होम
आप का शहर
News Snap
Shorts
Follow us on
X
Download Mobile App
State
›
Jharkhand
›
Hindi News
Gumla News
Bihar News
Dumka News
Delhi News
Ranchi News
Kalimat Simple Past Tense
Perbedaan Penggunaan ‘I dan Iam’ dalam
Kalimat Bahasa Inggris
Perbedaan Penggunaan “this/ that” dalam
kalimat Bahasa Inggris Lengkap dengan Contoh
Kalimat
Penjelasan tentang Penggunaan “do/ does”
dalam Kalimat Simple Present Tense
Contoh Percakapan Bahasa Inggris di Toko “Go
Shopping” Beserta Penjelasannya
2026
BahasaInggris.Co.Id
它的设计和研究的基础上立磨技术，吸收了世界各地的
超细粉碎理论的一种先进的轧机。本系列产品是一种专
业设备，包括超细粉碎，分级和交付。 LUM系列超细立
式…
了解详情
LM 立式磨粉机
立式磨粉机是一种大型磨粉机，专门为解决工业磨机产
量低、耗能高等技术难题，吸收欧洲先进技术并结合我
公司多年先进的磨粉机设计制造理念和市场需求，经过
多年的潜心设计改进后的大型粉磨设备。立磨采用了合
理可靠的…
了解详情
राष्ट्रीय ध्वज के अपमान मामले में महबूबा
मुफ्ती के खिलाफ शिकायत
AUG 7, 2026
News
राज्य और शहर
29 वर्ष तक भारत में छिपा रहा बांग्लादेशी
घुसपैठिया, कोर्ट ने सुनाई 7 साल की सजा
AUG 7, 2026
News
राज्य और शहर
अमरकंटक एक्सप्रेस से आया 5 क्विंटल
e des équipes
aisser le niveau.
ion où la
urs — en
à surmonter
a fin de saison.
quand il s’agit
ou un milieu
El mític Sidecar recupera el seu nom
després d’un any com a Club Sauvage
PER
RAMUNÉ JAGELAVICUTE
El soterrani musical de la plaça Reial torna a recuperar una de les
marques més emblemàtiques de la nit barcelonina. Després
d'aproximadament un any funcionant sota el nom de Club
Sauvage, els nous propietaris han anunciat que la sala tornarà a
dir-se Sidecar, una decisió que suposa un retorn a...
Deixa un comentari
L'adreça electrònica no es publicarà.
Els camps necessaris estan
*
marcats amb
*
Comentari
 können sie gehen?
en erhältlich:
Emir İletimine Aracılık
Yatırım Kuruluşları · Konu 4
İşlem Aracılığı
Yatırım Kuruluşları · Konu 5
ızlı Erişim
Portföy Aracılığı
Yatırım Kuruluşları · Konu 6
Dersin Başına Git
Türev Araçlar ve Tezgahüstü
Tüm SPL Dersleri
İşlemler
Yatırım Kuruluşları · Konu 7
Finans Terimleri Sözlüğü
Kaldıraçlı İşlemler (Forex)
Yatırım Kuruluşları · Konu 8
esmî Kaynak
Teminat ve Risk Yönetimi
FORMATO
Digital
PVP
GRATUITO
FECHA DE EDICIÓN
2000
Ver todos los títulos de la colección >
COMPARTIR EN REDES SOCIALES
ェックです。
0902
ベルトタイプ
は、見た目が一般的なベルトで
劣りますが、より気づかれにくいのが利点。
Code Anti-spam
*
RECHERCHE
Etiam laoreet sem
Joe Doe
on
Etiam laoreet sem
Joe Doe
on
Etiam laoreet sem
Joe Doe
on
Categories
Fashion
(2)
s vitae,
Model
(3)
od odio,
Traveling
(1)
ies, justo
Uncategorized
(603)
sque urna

= = = = =

** Required action **
After locating the line above that contains "El soterrani musical", write out that line and every later one exactly, through the last line of the material, and nothing else.

** Response **
El soterrani musical de la plaça Reial torna a recuperar una de les
marques més emblemàtiques de la nit barcelonina. Després
d'aproximadament un any funcionant sota el nom de Club
Sauvage, els nous propietaris han anunciat que la sala tornarà a
dir-se Sidecar, una decisió que suposa un retorn a...
Deixa un comentari
L'adreça electrònica no es publicarà.
Els camps necessaris estan
*
marcats amb
*
Comentari
 können sie gehen?
en erhältlich:
Emir İletimine Aracılık
Yatırım Kuruluşları · Konu 4
İşlem Aracılığı
Yatırım Kuruluşları · Konu 5
ızlı Erişim
Portföy Aracılığı
Yatırım Kuruluşları · Konu 6
Dersin Başına Git
Türev Araçlar ve Tezgahüstü
Tüm SPL Dersleri
İşlemler
Yatırım Kuruluşları · Konu 7
Finans Terimleri Sözlüğü
Kaldıraçlı İşlemler (Forex)
Yatırım Kuruluşları · Konu 8
esmî Kaynak
Teminat ve Risk Yönetimi
FORMATO
Digital
PVP
GRATUITO
FECHA DE EDICIÓN
2000
Ver todos los títulos de la colección >
COMPARTIR EN REDES SOCIALES
ェックです。
0902
ベルトタイプ
は、見た目が一般的なベルトで
劣りますが、より気づかれにくいのが利点。
Code Anti-spam
*
RECHERCHE
Etiam laoreet sem
Joe Doe
on
Etiam laoreet sem
Joe Doe
on
Etiam laoreet sem
Joe Doe
on
Categories
Fashion
(2)
s vitae,
Model
(3)
od odio,
Traveling
(1)
ies, justo
Uncategorized
(603)
sque urna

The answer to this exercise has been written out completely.